Why are we doing this?
Defra has long been committed to open data. The Secretary of State, Liz Truss, has accelerated Defra’s transition to becoming a more open, porous organisation by challenging the Department to release 8,000 datasets in 12 months. It’s about more than publishing data though: the 8,000 datasets challenge brings with it a focus on how we use open data ourselves as a Department, a need to engage better with those who are interested in our data and start to strategically assess how we collect and use data.
How are we publishing our data?
We are working to ensure that all our data is published as machine readable, structured, open data and for our data to be published with open data certificates. Where we can’t do this (for example, if we have a historic archive of PDFs that form part of a wider archive of machine readable data)) we might what we have in its current format, under an open licence, and work to improve it subsequently. Engaging with users of our data is going to be essential to help us continue to improve the quality of our data..
Defra has many arms length bodies and each is delivering #OpenDefra within the context of their organisation.
What are the risks?
We consider 4 broad areas of risk which need to be managed to make a data set open:
- The data includes personal information or other identifiers, or can be combined with other data sets to produce personally identifiable information (for example passport numbers).
- The data has used third party data or other intellectual property rights (including: patents, logo's, trademarks, and design rights) that Defra does not have the legal right to share.
- Publishing the data could compromise national security, defence or public safety.
- Publishing the data could compromise commercial or legal proceedings including enforcement.
We have huge quantities of data, and it is owned by many teams in our different organisations. We need to ensure data owners can quickly work out if it is safe to publish a data set they are responsible for themselves and minimise the amount of input needed from the experts where it is not required.
The Open Data Risk Assessment
The open data risk assessment is our solution to this. It is a quick and easy way for people to assess whether there is a risk in publishing a data set as open data.
The open data risk assessment is a series of checks used to ensure datasets are safe to release as open data. For example, where we need to check that we are not breaking any personal or other confidentialities, or infringing on third party IP rights.

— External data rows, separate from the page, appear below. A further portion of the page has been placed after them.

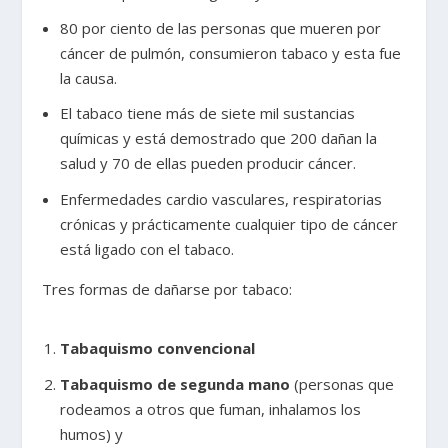
80 por ciento de las personas que mueren por
cáncer de pulmón, consumieron tabaco y esta fue
la causa.
El tabaco tiene más de siete mil sustancias
químicas y está demostrado que 200 dañan la
salud y 70 de ellas pueden producir cáncer.
Enfermedades cardio vasculares, respiratorias
crónicas y prácticamente cualquier tipo de cáncer
está ligado con el tabaco.
Tres formas de dañarse por tabaco:
Tabaquismo convencional
Tabaquismo de segunda mano
(personas que
rodeamos a otros que fuman, inhalamos los
humos) y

Our data owners and holders across Defra will be able to use this tool, in their teams, to assess the risk associated with releasing a data set. If the risk is assessed as low they can publish the data set, but for data that is assessed as higher risk by the team in their initial assessment, a more detailed risk assessment will undertaken with advice from our experts.
The more detailed risk assessment will challenge the initial assessment, to see what is making the publication of this particular data higher risk, and determine whether the risks can be mitigated. This might include the redaction of certain data points, anonymisation or aggregation of data, or contract renegotiation.

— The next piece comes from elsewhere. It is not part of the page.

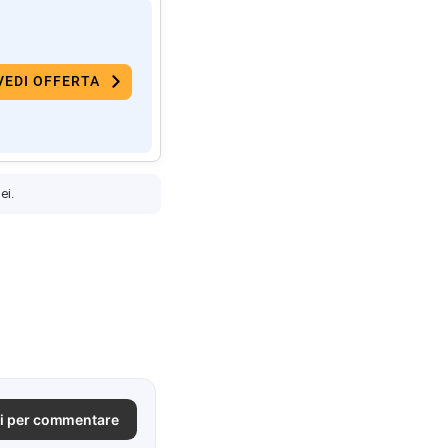
VEDI OFFERTA
ei.
i per commentare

We will be publishing the assessment template in the next two weeks and will welcome feedback.
Benefits of this approach
By pushing out the accountability for this initial risk assessment on data release we are empowering our data owners and holders across Defra to make decisions. In many instances, the local data and policy teams who have responsibility for a data asset will have a better understanding of the context in which it’s been created, and the potential risks associated with the data. The approach will enable us to release data quickly and safely at local levels, while making most effective use our ‘risk specialists’ (data managers, intellectual property specialists, lawyers, etc).
We hope to remove some of the perceived barriers and excuses for not publishing data, and help our colleagues feel more comfortable that they understand the risks associated with data publishing. This will make it easier for our organisations and teams to make their data open by default.
Finally, we will encourage our data owners and holders to publish their risk assessments and details of data they decide not to publish. This will help people understand what Defra can and can’t do and why, and perhaps lead to new solutions.